The magic of DC-DC voltage conversion (2023)

Original Article ↗ Hacker News Discussion ↗

Linear Regulators vs Buck Converters

  • Several commenters push back on dismissing linear regulation for hobby use.
  • For 5 V → 3.3 V at a few hundred mA, an LDO is described as cheap, simple, and “good enough” (~66% efficiency, modest heat).
  • LDOs are favored in audio/RF and sensor projects due to low noise and simplicity, especially when the supply is a USB charger.
  • Switching converters are preferred when input voltages are much higher (e.g., 24 V → 3.3 V) or currents/efficiency demands are large; otherwise linear devices overheat or exceed ratings.

Noise, EMI, and Layout

  • Cheap buck/boost modules are often very noisy: RF emissions, conducted noise, and even audible “coil whine.”
  • Causes discussed: magnetostriction in inductors/caps, subharmonic oscillation from poor loop compensation, pulse-skipping at low load, poor PCB layout.
  • Filtering requires more than “just a capacitor”: careful choice of capacitor types/sizes, ferrites, LC filters, and tight current-return paths.
  • Mixed-signal and audio designs often need extra filtering or post‑regulation (LDOs, ferrite beads) to avoid losing ADC/DAC performance.
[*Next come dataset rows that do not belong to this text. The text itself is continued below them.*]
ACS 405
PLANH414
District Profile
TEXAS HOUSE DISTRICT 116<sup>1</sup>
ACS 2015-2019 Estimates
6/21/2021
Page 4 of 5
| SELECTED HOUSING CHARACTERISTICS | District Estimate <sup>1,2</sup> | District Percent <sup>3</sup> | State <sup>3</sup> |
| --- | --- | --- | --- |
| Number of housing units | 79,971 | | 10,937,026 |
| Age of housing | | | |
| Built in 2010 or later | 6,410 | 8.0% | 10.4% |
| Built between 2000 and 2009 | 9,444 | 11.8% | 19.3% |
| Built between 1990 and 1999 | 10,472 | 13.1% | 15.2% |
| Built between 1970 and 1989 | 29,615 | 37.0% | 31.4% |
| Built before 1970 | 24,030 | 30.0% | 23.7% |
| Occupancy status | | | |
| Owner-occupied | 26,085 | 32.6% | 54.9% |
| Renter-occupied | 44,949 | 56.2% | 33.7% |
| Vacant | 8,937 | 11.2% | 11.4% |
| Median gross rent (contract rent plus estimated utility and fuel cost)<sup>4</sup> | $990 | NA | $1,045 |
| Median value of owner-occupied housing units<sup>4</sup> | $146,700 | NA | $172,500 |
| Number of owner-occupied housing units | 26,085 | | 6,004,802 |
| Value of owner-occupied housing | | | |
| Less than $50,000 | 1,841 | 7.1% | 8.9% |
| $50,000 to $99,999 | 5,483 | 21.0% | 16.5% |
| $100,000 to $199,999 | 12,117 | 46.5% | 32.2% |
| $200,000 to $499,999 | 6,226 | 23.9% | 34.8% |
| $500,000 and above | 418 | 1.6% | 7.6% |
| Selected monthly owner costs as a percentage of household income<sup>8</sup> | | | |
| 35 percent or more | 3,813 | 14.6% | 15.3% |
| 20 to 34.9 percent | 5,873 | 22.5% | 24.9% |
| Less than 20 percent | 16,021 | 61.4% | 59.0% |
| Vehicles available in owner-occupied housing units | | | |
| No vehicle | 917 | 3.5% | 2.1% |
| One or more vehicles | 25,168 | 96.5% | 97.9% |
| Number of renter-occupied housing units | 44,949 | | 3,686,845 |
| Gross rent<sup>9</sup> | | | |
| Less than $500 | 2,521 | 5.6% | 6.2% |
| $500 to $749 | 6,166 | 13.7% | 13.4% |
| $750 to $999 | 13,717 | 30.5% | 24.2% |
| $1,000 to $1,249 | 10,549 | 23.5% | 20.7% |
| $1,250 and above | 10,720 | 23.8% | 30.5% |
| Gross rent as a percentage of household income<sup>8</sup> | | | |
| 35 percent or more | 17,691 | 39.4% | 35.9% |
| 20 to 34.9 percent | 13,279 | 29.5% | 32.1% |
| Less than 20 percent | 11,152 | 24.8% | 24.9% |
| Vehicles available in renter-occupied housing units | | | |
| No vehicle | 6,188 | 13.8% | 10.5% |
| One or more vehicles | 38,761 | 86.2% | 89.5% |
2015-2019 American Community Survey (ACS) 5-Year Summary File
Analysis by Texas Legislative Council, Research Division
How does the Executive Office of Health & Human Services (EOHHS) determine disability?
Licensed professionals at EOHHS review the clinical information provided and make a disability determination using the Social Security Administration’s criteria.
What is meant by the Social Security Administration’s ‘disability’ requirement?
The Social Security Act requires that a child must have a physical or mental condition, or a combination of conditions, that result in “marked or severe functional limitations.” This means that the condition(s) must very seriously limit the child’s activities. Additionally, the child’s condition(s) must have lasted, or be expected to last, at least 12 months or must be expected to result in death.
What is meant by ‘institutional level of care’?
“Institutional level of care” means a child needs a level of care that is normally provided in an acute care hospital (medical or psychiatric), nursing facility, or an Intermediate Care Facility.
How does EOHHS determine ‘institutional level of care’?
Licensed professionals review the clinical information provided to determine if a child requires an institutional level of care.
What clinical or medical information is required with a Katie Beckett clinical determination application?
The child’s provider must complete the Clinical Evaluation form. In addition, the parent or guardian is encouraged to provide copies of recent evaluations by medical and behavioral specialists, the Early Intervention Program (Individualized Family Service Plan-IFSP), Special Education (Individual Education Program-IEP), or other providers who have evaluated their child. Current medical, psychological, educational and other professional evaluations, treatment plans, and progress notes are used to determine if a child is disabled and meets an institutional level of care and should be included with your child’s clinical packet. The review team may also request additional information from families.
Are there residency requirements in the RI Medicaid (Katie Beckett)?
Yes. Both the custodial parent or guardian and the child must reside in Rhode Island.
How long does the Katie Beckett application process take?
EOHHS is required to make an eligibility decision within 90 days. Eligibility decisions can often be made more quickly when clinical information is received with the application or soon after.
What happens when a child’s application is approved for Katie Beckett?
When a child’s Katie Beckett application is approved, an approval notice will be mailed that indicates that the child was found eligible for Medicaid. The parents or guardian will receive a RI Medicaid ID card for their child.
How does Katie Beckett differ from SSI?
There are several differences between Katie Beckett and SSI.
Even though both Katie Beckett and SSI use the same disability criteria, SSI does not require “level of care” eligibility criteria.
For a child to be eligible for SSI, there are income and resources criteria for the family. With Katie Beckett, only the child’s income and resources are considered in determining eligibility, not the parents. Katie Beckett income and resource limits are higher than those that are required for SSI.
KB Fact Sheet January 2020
Difficulty of DC‑DC Design

  • Opinions split:
    • Some say buck/boost design is hard for hobbyists (control-loop stability, EMC, part selection, layout).
    • Others say modern ICs plus vendor tools and reference layouts make 1‑spin success quite realistic if you closely follow datasheets.
  • Automotive and compliance testing contexts report DC‑DC stages as frequent EMI failure points.

Efficiency and Operating Regimes

  • At low currents (sub‑mA), LDOs can be more efficient than bucks because they avoid switching losses.
  • High‑power or large ratio conversions (e.g., 48 V → 5 V at several amps) create real thermal challenges even at 90%+ efficiency; solutions include cascaded rails, parallel MOSFETs, active cooling, and careful derating.

Learning and Resources

  • Multiple university‑level courses, textbooks, and YouTube channels are recommended for learning power electronics and general EE.
  • Some participants warn that introductory materials and LLM‑generated circuits often skip crucial details (oscillators, feedback, safety), urging use of reputable books, datasheets, and vendor tools (e.g., online power-design assistants).

Analogies and Miscellaneous

  • Analogies drawn between electrical and mechanical/hydraulic systems (inductor ↔ mass, capacitor ↔ spring) to build intuition.
  • Charge pumps, Cockcroft–Walton multipliers, Marx generators, and DC‑UPS setups are mentioned as related or interesting applications.